## Selected extract
════════════════

I'm greatly appreciative of all the work that's gone into npm, so I apologize to anyone who might feel disrespected by my comments.

Unfortunately, I guess I let my real feelings spill out about this particular issue. The claim that you should only ever need one version of a dependency seems absurdly near-sighted to me in today's world of deeply nested graphs of rapidly updating dependencies with breaking changes.

I remember reading this post way back when from @isaacs on Jan 22, 2015, which permanently closed the issue:

I don't think that we need new fanciness for this. It's a rare edge case, and a confusing thing to implement in a general way.

This post did not raise any real technical concerns or explain what is so difficult. It was just a raw, unfiltered opinion from one person that shut everything down for everybody. From what I can tell, this seems to be not-even-on-the-radar for the people actually writing code for the project, because it is a "closed" issue. Put this on a roadmap and we might see some real progress and some practical solutions.

In a later comment @isaacs adds

If someone has a dozen or a hundred actual use cases today for this, then let's investigate further. But what I'm hearing so far is a lot of engineering solutions for a very small one-off problem that only a few people have.

The community has filled this thread to the brim with numerous use-cases, but the issue remains closed and seemingly ignored.


If you think that there is a particular solution (either discussed above or not yet explored) that is robust enough to overcome these well-explained technical barriers, then I would kindly ask that you contribute to the technical discussion by explaining why the solution is adequate.

════════════════

## Short problem A
Reproduce the musical notation dataset rows character for character, starting at the beginning of the rows and ending with the line that contains "a,8 fis,8 gis,8( bis,8 r8 cis8-.) |", both included. Omit the pictures from your output.

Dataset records
════════════════

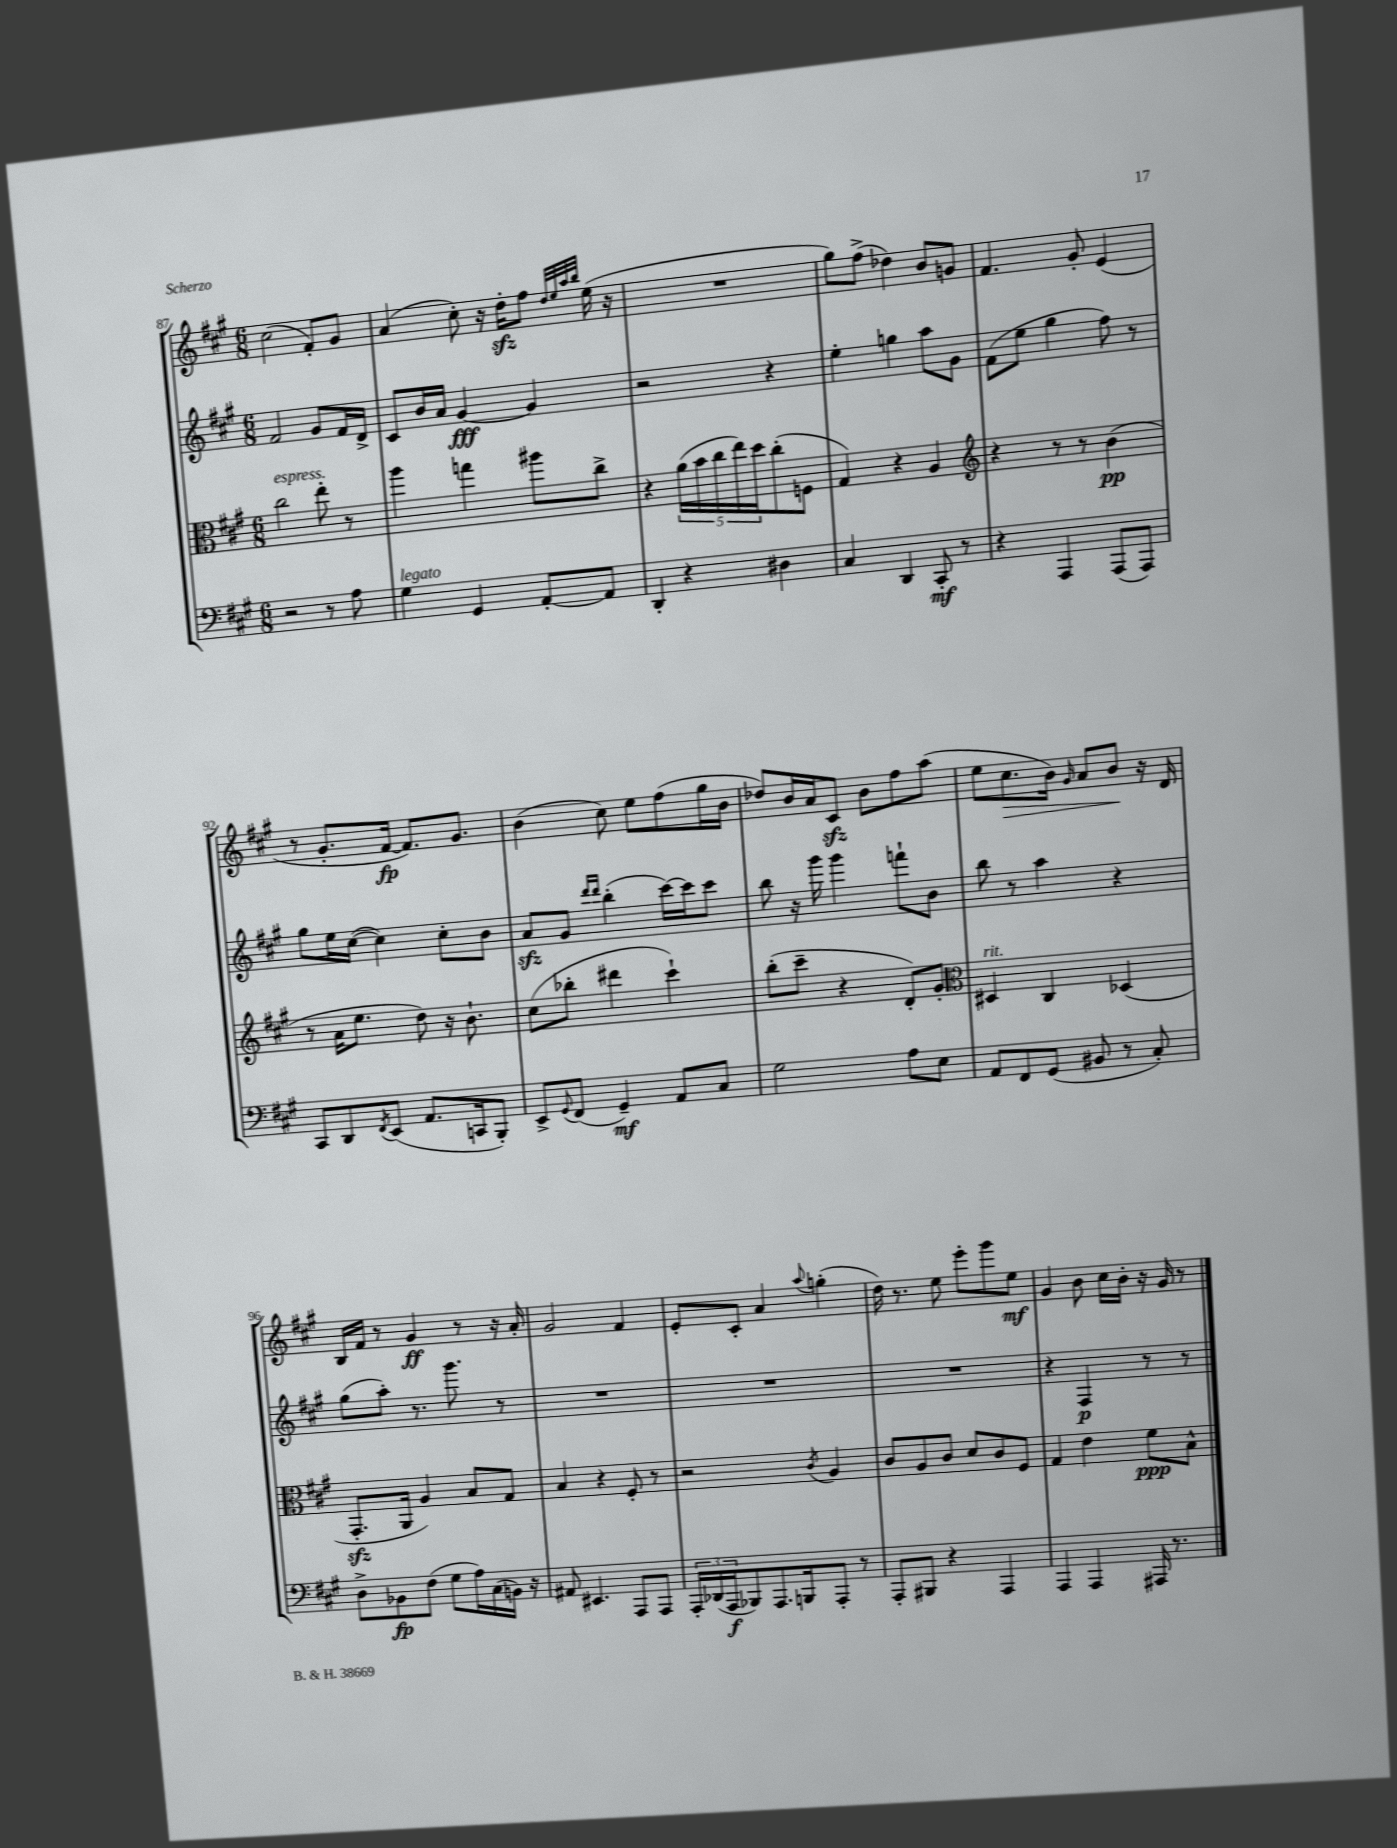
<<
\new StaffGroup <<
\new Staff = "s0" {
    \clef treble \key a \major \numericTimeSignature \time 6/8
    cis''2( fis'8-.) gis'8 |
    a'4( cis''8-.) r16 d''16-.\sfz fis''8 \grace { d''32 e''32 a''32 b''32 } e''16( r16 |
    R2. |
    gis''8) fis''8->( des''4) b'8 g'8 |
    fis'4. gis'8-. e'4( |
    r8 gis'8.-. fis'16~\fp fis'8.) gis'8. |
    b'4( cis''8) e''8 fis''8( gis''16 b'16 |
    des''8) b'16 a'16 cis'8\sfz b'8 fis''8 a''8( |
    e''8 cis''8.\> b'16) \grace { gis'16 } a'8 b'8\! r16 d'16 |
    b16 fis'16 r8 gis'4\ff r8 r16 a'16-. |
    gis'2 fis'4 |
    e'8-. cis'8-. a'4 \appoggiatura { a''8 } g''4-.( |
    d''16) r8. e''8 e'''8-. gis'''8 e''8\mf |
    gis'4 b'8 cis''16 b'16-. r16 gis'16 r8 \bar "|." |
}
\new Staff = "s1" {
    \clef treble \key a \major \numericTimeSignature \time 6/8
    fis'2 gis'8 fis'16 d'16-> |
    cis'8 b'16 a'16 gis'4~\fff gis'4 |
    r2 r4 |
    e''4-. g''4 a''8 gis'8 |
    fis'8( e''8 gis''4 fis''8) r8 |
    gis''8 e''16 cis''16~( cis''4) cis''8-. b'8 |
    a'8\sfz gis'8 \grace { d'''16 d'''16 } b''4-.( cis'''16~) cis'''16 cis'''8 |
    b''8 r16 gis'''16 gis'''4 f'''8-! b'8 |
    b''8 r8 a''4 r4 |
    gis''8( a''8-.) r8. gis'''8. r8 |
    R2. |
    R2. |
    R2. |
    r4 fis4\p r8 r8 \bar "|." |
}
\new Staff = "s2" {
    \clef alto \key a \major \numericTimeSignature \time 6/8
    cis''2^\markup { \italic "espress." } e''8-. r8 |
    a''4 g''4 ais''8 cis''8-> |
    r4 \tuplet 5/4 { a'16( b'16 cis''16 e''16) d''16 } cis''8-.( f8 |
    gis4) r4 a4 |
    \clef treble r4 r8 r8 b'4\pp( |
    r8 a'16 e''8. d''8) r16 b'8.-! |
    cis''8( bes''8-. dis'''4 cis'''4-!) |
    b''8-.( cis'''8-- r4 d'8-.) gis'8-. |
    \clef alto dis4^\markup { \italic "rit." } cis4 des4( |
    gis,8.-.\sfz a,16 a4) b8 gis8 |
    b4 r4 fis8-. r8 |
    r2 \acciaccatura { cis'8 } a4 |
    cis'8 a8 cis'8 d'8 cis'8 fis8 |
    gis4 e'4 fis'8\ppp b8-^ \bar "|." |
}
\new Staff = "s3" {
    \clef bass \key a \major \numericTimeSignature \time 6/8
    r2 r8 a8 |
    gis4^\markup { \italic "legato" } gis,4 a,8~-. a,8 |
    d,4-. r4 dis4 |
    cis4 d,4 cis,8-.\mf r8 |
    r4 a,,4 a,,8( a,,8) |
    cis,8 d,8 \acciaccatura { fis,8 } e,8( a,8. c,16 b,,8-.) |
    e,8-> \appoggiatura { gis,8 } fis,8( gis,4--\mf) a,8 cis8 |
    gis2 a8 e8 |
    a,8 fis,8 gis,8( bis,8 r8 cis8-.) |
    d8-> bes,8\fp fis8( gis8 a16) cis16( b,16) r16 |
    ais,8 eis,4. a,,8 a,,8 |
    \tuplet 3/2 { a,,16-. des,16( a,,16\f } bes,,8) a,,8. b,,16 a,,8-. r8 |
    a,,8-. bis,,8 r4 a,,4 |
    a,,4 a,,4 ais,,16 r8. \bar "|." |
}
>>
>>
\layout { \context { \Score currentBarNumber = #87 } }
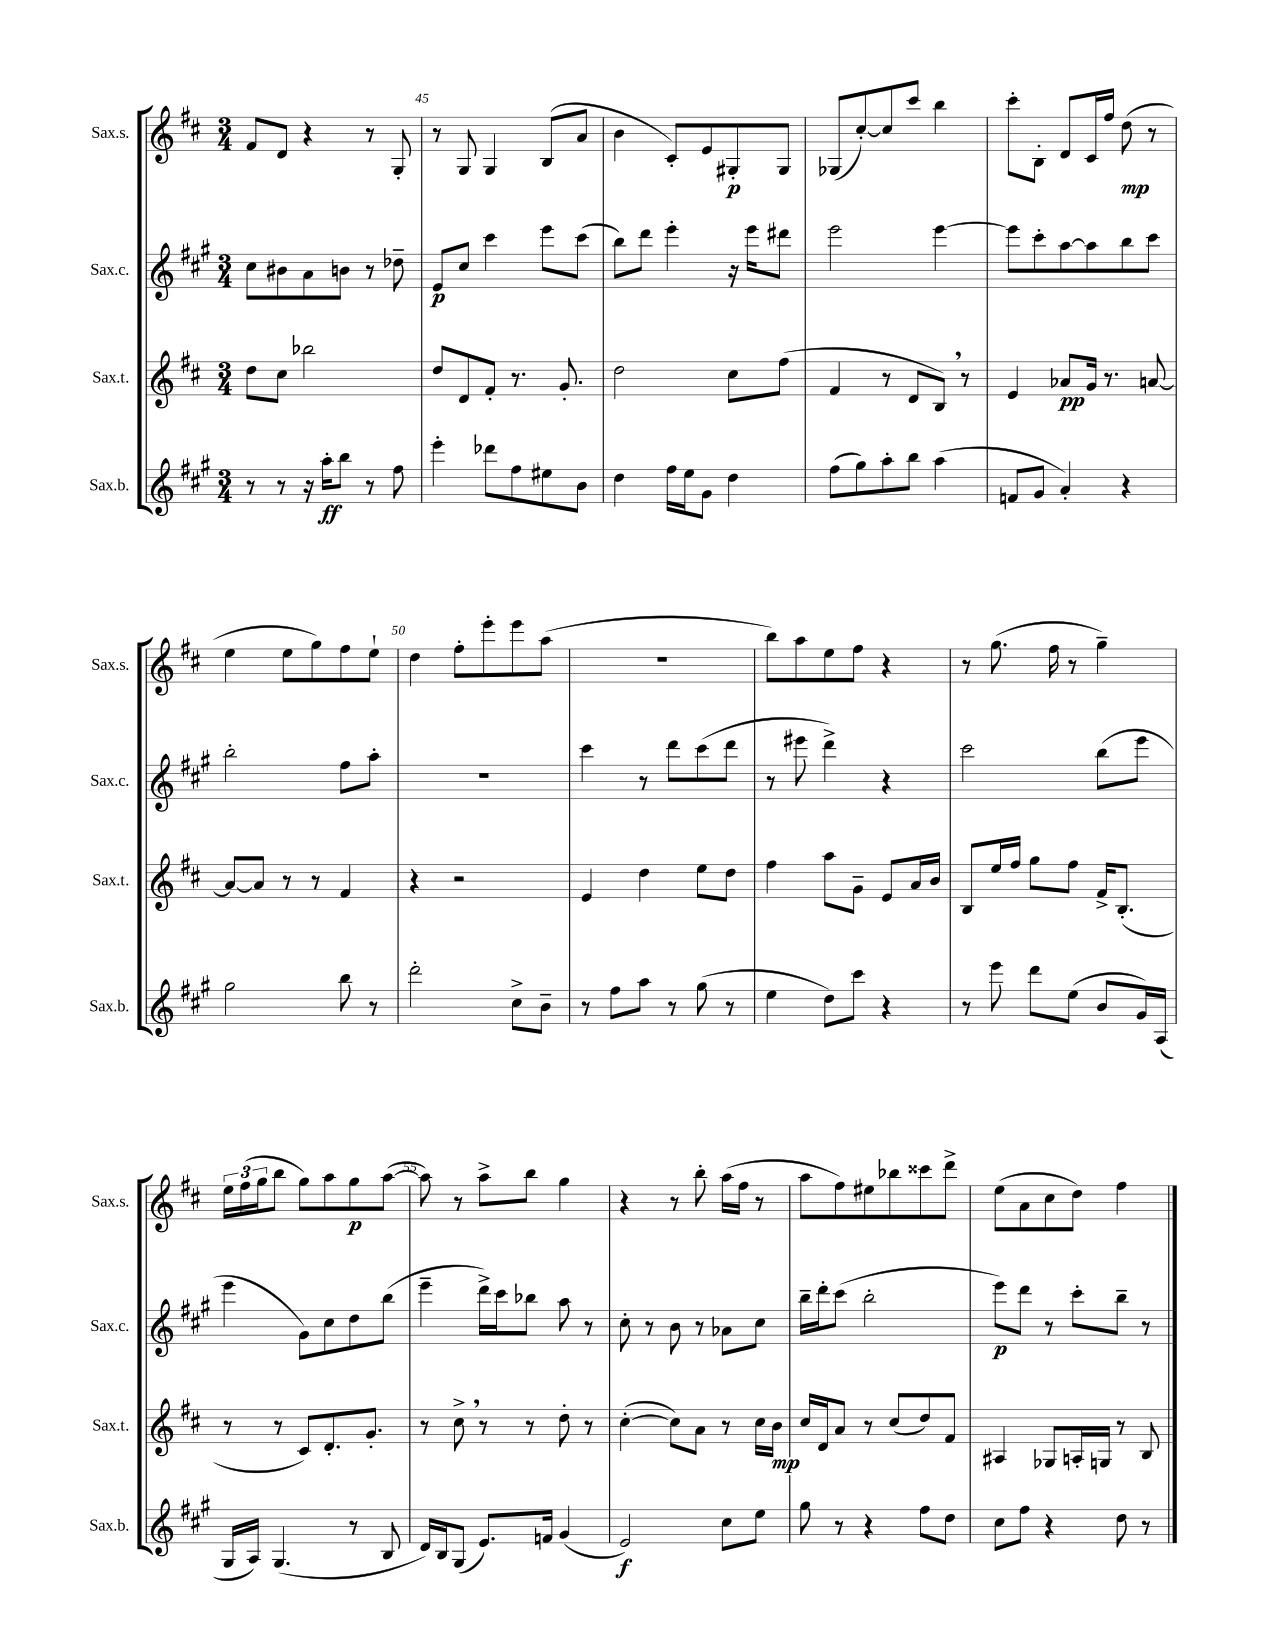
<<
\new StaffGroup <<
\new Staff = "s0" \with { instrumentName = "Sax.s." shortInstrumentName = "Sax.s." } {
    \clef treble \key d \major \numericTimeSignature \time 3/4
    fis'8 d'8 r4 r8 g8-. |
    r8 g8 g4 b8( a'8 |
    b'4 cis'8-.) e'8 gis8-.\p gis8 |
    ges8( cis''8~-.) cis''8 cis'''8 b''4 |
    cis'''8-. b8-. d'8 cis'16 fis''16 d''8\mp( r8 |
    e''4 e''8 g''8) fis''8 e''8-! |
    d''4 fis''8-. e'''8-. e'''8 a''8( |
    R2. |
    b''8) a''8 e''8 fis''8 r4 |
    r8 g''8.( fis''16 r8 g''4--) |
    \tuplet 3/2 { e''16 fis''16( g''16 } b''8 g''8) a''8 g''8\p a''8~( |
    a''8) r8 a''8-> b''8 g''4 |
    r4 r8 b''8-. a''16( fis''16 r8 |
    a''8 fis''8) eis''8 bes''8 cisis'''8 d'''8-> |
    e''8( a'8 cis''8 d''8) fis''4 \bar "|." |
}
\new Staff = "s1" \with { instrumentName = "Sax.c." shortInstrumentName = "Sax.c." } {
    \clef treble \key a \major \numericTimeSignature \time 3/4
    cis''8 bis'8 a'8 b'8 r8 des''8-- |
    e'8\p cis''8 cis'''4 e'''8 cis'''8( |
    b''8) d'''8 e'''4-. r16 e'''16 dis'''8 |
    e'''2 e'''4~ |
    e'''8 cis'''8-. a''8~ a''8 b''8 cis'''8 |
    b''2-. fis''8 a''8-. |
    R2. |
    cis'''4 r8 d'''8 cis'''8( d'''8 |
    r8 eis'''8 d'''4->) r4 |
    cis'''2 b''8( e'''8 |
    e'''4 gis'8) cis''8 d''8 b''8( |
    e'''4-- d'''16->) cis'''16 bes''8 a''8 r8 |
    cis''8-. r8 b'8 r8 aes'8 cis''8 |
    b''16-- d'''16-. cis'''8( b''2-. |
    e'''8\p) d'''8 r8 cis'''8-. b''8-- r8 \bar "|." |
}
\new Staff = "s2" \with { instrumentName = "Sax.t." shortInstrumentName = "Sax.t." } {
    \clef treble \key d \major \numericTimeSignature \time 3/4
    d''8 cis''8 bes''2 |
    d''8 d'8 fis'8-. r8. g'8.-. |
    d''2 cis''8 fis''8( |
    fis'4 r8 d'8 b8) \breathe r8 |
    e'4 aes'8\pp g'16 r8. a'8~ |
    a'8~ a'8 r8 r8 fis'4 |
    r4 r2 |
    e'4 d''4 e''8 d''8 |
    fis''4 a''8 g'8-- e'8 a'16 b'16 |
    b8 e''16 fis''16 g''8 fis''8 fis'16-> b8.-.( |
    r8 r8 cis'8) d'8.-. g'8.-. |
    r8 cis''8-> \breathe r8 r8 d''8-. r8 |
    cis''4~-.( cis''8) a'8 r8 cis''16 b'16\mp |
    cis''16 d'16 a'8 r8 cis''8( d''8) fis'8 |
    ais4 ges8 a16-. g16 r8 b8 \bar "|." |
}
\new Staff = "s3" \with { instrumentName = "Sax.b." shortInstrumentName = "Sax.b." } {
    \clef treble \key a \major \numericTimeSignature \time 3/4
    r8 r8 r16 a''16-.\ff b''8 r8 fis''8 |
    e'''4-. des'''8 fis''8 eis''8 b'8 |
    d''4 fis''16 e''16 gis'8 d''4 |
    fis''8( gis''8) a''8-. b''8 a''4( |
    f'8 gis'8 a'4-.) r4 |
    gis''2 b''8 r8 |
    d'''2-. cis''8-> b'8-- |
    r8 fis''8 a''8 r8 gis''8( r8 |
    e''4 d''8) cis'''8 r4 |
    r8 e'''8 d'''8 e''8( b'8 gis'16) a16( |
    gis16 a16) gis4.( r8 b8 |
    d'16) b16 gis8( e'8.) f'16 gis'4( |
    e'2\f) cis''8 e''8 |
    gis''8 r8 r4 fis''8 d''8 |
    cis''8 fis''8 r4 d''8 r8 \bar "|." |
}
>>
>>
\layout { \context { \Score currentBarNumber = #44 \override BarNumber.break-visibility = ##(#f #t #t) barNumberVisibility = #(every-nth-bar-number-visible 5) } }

════════════════

## Short problem B
According to the comment about npm, on what date did @isaacs write the post that permanently closed the issue?

## Task response A
<<
\new StaffGroup <<
\new Staff = "s0" {
    \clef treble \key a \major \numericTimeSignature \time 6/8
    cis''2( fis'8-.) gis'8 |
    a'4( cis''8-.) r16 d''16-.\sfz fis''8 \grace { d''32 e''32 a''32 b''32 } e''16( r16 |
    R2. |
    gis''8) fis''8->( des''4) b'8 g'8 |
    fis'4. gis'8-. e'4( |
    r8 gis'8.-. fis'16~\fp fis'8.) gis'8. |
    b'4( cis''8) e''8 fis''8( gis''16 b'16 |
    des''8) b'16 a'16 cis'8\sfz b'8 fis''8 a''8( |
    e''8 cis''8.\> b'16) \grace { gis'16 } a'8 b'8\! r16 d'16 |
    b16 fis'16 r8 gis'4\ff r8 r16 a'16-. |
    gis'2 fis'4 |
    e'8-. cis'8-. a'4 \appoggiatura { a''8 } g''4-.( |
    d''16) r8. e''8 e'''8-. gis'''8 e''8\mf |
    gis'4 b'8 cis''16 b'16-. r16 gis'16 r8 \bar "|." |
}
\new Staff = "s1" {
    \clef treble \key a \major \numericTimeSignature \time 6/8
    fis'2 gis'8 fis'16 d'16-> |
    cis'8 b'16 a'16 gis'4~\fff gis'4 |
    r2 r4 |
    e''4-. g''4 a''8 gis'8 |
    fis'8( e''8 gis''4 fis''8) r8 |
    gis''8 e''16 cis''16~( cis''4) cis''8-. b'8 |
    a'8\sfz gis'8 \grace { d'''16 d'''16 } b''4-.( cis'''16~) cis'''16 cis'''8 |
    b''8 r16 gis'''16 gis'''4 f'''8-! b'8 |
    b''8 r8 a''4 r4 |
    gis''8( a''8-.) r8. gis'''8. r8 |
    R2. |
    R2. |
    R2. |
    r4 fis4\p r8 r8 \bar "|." |
}
\new Staff = "s2" {
    \clef alto \key a \major \numericTimeSignature \time 6/8
    cis''2^\markup { \italic "espress." } e''8-. r8 |
    a''4 g''4 ais''8 cis''8-> |
    r4 \tuplet 5/4 { a'16( b'16 cis''16 e''16) d''16 } cis''8-.( f8 |
    gis4) r4 a4 |
    \clef treble r4 r8 r8 b'4\pp( |
    r8 a'16 e''8. d''8) r16 b'8.-! |
    cis''8( bes''8-. dis'''4 cis'''4-!) |
    b''8-.( cis'''8-- r4 d'8-.) gis'8-. |
    \clef alto dis4^\markup { \italic "rit." } cis4 des4( |
    gis,8.-.\sfz a,16 a4) b8 gis8 |
    b4 r4 fis8-. r8 |
    r2 \acciaccatura { cis'8 } a4 |
    cis'8 a8 cis'8 d'8 cis'8 fis8 |
    gis4 e'4 fis'8\ppp b8-^ \bar "|." |
}
\new Staff = "s3" {
    \clef bass \key a \major \numericTimeSignature \time 6/8
    r2 r8 a8 |
    gis4^\markup { \italic "legato" } gis,4 a,8~-. a,8 |
    d,4-. r4 dis4 |
    cis4 d,4 cis,8-.\mf r8 |
    r4 a,,4 a,,8( a,,8) |
    cis,8 d,8 \acciaccatura { fis,8 } e,8( a,8. c,16 b,,8-.) |
    e,8-> \appoggiatura { gis,8 } fis,8( gis,4--\mf) a,8 cis8 |
    gis2 a8 e8 |
    a,8 fis,8 gis,8( bis,8 r8 cis8-.) |

## Task response B
Jan 22, 2015